**** EXTRACT TO READ ****
As we are getting to know someone, we like to focus on what we love about them. Sometimes, we do this so much that we hide away things about them we might not love. Some examples: the way someone might talk with their mouth full or the way someone else always shows up late.

As Christians, we are called to love differently. We choose not to say “I love this person because…”, but instead opt for “I love this person despite…”. I love my friend despite them always talking with their mouth full. I love my friend despite them always showing up late. We shouldn’t be blinded to faults because then we would be pretending everything is perfect, and there’s never a perfect kind of friendship. Under the layer of sugar coating, there are going to be some things you may not necessarily love about each other. There may even be times when you need to have uncomfortable conversations with your friends, to call them to greater virtue or to reconcile with one another. But the mutual love of friends (philia), will overcome any minor imperfections or uncomfortable conversations.

Along with hiding what we may not love as much, there is open space to insert judgments about the relationship. If we look back to Agape (God’s love), we remember that God wants us to love unconditionally. He doesn’t care about imperfections or weird habits, he wants us to love one another despite these things. We can’t say we love like God if we pick and choose who deserves it.

An important thing to remember when talking about philia is the golden rule: “Love your neighbour as yourself”. In philautia, we see the importance of loving ourselves and we should also channel that energy into loving our friends; these are the people we are giving masks to in airplanes. There is a reason why our initial instinct is to put theirs on first before we put our own masks on. We are made for love. In faith, we recognize the importance of this love; it’s even one of the greatest commandments.
**** RECORDED DATA ****
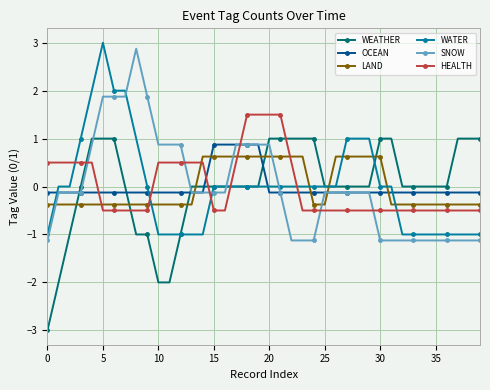

What are all the series names shown in the legend?

WEATHER, OCEAN, LAND, WATER, SNOW, HEALTH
****
PROBLEM STATEMENT
Translate this sentence from the passage on friendship into Spanish: "As Christians, we are called to love differently." The material after the passage on friendship is separate from it.

OUTPUT OF THE TASK
Como cristianos, estamos llamados a amar de otra manera.